Steve, the metal detectorist who discovered the coin, says: “I am thrilled to bits, absolutely delighted. It is the best thing I have ever found and I started as a detectorist 42 years ago when I was just 12 years old.” Steve, who comes from north-east England, has asked for his surname not to be revealed.

Steve first identified the field in County Durham where he discovered the David I penny as a potential source of finds about 30 years ago when he was told by an archaeologist that there had been a medieval village there. However for many years he was unable to get permission to go detecting on the site. A couple of years ago he heard that some of the fields had been bought by an old school friend and on approaching him was given the go-ahead to search.

The fields quickly yielded pennies from the reigns of the English kings Edward I and Edward III, a couple of Elizabethan coins, two modern gold rings and a large number of bullets. But it was not until May this year when Steve switched his attention from the corner of the field that he had been concentrating on to its centre that he made his most important find. A faint signal led him to unearth a coin buried about nine inches below the surface. He immediately knew that he had found a coin from the Norman period and took it home.

After three hours of looking through his reference books, Steve still had not been able to identify the coin, although it seemed likely to be a type of penny minted during the reign of Henry I, who ruled England from 1100 to 1135. However further research, including an approach to a leading expert at the Fitzwilliam Museum in Cambridge, revealed that the head on the coin was not that of Henry but represented his Scottish contemporary David I.
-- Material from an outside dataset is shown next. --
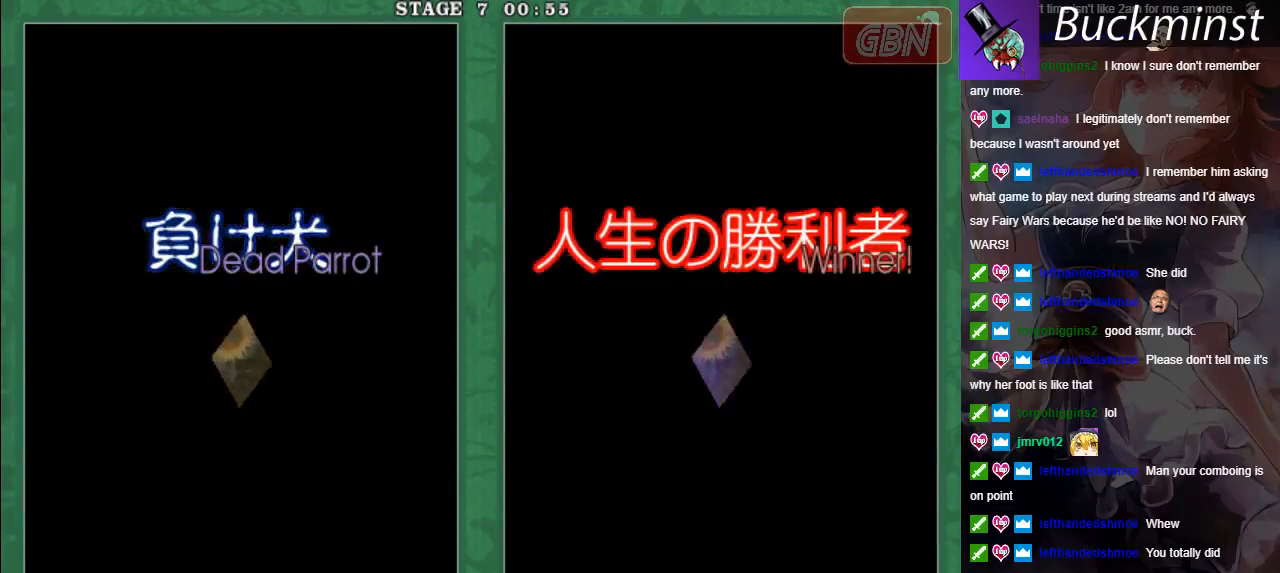
{"buttons": ["A"], "left_stick": "center", "events": [[50, "A", "down"], [100, "A", "up"], [233, "A", "down"], [333, "A", "up"], [433, "A", "down"]]}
The coin would have been struck some time after the Scots invaded England in 1136 to intervene on the side of Matilda in her war against Stephen to decide who should succeed to the English throne. The invaders captured Carlisle and its mint where the first ever Scottish coins were struck in the name of David I. Although such coins have been found before, the one discovered by Steve is a previously unknown transitional type combining an early obverse (front) with a later reverse. It is unique and so of interest to museums and historians as well as collectors. “I could not believe it, I didn’t know what to say when I found out,” says Steve.
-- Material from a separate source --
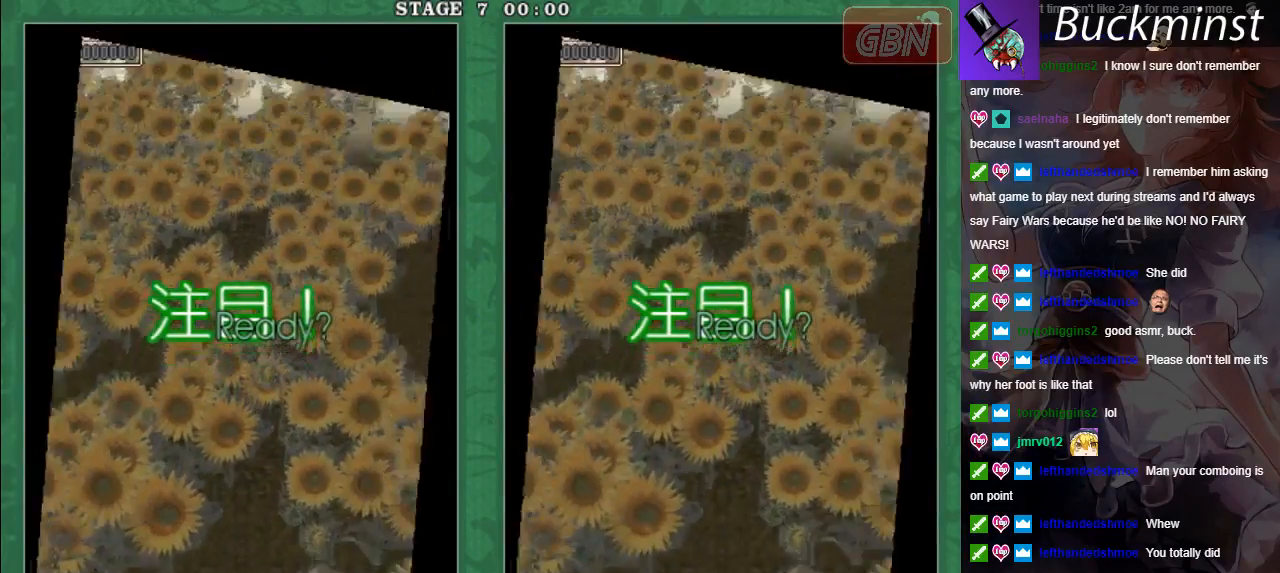
{"buttons": ["A"], "left_stick": "center", "events": [[50, "A", "up"], [383, "A", "down"]]}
The coin was almost certainly dropped in the medieval village which Steve was tipped off about by the archaeologist and may have lain in the soil for almost 900 years. In the 12
th century this was in the area of Northumbria granted to David I under the Treaty of Durham in 1139. Later this year the field will be ploughed for the first time in living memory and the coin might not have survived that modern mechanical intrusion. Steve’s discovery of this piece of Scottish coinage history is therefore well-timed.